The Scientific 7-minute Workout

7 minute timer

Are you a busy individual, who nevertheless is concerned about your health and well-being? Do you wish you had more time to do all of those great body workouts that will help you lose weight, tone up your muscles or just distress and release some energy?

This 7-minute workout could help you achieve this.  And what’s great is that it only takes 7 minutes!  You don’t need any special equipment and you can easily do it in the comfort of your own home (especially during those cold and rainy winter days). In just 7 minutes you will have worked on nearly every muscle of your body.

Background:

A study published in the ACSM’S Health & Fitness Journal showed that this workout can be highly effective as it combines aerobics and weight resistance in a high-intensity circuit training (HICT) programme, with brief rest between exercise sets to allow for recovery. Because it only uses body weight as resistance, it can be done anywhere (home, office, hotel room etc.).

The benefits of this workout are that not only it is great for time-constrained people, but it also provides an efficient way of loosing excess body weight by burning fat and eliciting metabolic benefits. Moreover, the programme exerts other potential health benefits such as improved VO2 max (associated with better cardiopulmonary health) and muscular fitness, as well as protection against type 2 diabetes by decreasing insulin resistance.
                                                          The Scientific 7-Minute Workout

Instructions:

Do each exercise set for 30 seconds followed by 10 seconds of rest.

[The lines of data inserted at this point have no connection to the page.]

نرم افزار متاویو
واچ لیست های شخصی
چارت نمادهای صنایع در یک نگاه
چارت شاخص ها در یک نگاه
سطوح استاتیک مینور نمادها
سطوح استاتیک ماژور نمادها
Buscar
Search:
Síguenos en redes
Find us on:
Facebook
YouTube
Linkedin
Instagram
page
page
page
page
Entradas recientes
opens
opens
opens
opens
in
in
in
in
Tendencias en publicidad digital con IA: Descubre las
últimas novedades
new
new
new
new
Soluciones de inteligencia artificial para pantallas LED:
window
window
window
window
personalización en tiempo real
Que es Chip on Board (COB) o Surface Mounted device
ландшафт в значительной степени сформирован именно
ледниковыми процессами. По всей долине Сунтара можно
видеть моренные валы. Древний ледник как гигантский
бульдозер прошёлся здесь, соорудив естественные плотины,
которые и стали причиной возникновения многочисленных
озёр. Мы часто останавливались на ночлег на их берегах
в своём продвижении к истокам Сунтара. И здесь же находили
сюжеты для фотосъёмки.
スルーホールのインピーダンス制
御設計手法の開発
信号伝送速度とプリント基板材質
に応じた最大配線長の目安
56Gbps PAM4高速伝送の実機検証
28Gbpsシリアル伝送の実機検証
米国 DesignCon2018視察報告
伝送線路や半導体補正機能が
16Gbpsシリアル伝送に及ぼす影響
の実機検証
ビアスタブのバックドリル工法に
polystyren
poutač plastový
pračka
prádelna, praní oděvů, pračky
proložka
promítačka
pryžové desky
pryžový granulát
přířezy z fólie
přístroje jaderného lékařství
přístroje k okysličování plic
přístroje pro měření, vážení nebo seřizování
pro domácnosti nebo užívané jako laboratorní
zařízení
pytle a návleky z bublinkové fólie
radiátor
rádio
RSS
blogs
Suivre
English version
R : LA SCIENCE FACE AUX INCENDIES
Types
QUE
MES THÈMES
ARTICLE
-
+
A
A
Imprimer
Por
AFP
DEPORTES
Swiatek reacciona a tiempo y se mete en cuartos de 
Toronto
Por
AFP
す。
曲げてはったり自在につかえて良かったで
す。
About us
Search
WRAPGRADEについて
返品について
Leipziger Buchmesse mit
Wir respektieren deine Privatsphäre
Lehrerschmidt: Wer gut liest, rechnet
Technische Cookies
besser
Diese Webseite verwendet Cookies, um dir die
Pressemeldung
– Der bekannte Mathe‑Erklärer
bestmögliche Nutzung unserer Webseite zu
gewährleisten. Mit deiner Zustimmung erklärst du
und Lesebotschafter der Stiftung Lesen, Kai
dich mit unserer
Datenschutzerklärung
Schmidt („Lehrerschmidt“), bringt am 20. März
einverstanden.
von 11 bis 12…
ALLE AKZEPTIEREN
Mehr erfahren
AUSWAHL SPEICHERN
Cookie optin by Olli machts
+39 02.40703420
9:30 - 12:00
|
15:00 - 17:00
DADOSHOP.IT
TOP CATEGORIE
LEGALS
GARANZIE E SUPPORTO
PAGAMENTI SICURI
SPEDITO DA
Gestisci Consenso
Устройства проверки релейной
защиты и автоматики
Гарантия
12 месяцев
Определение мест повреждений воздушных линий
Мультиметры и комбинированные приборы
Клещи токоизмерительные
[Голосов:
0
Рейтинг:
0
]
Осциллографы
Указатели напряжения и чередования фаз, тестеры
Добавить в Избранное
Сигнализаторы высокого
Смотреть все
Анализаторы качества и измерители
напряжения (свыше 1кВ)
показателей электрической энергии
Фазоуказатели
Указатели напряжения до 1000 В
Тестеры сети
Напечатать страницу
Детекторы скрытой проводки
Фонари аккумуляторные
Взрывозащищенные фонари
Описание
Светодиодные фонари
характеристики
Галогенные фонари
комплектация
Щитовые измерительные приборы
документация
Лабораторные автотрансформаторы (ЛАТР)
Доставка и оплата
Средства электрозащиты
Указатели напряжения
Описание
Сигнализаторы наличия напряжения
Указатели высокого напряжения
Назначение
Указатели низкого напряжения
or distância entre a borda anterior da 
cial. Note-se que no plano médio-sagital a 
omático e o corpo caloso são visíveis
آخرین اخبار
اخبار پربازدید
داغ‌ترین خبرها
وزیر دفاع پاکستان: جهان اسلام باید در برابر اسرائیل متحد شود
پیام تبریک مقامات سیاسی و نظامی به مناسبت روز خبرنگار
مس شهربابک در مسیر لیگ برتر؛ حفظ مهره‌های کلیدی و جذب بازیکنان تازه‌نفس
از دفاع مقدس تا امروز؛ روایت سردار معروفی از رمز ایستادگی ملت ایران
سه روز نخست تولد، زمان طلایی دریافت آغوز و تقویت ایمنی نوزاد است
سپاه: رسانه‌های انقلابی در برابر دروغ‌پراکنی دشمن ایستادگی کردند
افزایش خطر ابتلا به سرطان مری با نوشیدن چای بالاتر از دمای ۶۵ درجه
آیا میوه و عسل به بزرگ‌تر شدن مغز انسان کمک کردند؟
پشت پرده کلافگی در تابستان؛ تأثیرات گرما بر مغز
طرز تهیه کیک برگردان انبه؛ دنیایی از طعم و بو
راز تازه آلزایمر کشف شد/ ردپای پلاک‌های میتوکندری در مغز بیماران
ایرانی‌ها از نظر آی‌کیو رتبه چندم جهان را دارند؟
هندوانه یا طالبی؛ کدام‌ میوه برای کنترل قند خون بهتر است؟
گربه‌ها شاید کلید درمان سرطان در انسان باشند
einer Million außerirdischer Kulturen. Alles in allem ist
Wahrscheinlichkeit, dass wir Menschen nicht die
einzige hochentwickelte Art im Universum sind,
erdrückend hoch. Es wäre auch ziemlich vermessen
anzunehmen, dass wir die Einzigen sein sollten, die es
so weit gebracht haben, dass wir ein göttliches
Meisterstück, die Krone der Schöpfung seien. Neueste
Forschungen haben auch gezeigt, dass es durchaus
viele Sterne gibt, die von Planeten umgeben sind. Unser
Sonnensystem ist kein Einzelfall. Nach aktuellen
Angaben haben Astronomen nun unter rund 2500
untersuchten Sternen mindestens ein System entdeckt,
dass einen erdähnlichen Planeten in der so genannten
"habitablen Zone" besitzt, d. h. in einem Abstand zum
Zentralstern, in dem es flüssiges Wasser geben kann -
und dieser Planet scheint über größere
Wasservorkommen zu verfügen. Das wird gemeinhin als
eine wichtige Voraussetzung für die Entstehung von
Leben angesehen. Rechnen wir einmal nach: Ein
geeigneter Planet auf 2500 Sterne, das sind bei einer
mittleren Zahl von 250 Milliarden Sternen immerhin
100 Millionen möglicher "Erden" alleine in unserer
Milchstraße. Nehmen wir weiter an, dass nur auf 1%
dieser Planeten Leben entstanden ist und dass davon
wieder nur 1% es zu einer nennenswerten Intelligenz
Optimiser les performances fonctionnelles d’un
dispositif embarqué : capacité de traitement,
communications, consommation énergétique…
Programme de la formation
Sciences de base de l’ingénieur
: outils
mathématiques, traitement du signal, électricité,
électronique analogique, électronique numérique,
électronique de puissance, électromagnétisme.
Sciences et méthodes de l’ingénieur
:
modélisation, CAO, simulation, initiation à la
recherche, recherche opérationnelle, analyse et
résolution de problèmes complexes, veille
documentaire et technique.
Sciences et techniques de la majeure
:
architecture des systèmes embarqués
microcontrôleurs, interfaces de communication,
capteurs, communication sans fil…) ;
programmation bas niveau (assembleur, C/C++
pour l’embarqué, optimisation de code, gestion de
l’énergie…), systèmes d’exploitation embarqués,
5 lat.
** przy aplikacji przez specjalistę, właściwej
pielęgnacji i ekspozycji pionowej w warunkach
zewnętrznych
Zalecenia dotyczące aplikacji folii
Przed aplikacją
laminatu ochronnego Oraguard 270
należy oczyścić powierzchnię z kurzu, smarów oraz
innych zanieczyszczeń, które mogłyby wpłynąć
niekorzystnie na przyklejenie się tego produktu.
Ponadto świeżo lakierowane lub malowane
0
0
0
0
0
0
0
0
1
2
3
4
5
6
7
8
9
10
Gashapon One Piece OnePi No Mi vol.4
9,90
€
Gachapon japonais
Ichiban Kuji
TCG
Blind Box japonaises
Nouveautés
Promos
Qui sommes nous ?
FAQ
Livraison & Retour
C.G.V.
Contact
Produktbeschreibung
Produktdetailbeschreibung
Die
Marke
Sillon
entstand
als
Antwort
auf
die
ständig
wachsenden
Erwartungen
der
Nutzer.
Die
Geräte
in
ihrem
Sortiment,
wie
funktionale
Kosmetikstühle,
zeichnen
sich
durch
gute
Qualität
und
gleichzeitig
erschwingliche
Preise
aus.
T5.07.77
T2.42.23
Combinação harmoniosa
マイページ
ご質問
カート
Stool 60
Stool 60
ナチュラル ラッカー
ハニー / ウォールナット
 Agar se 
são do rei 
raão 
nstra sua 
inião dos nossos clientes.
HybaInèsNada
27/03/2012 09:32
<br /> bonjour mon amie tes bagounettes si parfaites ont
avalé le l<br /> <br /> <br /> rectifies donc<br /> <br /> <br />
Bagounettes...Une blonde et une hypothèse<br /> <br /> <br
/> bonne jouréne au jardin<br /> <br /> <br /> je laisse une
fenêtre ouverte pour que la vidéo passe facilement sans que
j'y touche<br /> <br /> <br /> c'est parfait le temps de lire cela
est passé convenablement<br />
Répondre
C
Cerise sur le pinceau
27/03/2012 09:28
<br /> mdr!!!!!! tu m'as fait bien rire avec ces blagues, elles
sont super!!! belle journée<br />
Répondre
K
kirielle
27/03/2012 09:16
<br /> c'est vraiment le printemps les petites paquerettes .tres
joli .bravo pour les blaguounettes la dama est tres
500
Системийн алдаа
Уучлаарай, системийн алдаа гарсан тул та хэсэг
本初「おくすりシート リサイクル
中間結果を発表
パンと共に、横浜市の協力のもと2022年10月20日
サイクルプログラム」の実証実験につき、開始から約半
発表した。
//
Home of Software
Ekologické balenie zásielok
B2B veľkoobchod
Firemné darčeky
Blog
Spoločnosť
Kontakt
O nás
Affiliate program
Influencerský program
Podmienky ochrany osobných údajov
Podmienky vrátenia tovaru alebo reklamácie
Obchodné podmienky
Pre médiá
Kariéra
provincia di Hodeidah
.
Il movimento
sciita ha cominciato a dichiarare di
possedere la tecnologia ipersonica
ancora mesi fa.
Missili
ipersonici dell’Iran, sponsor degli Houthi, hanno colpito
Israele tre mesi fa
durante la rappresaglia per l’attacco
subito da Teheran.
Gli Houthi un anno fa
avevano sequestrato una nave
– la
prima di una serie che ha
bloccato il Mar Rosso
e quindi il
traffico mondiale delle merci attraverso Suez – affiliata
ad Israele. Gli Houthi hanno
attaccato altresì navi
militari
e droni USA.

The circuit can be repeated 2 to 3 times. If you are feeling energetic you can do a 21 minute session, but I personally like to spread them throughout the day by doing one 7-minute session before breakfast, one before lunch and one in the late afternoon before dinner time.

Feel free to try this interactive on-line application to get yourself started. The workout is also available for download on iPhone and Ipad.

Precautions: Due to the nature of these high intensity exercises, individuals who are overweight/obese, have been previously injured, the elderly and those with additional health conditions should take caution. Moreover the wall sit, plank and side plank are not recommended for people with hypertension or heart disease.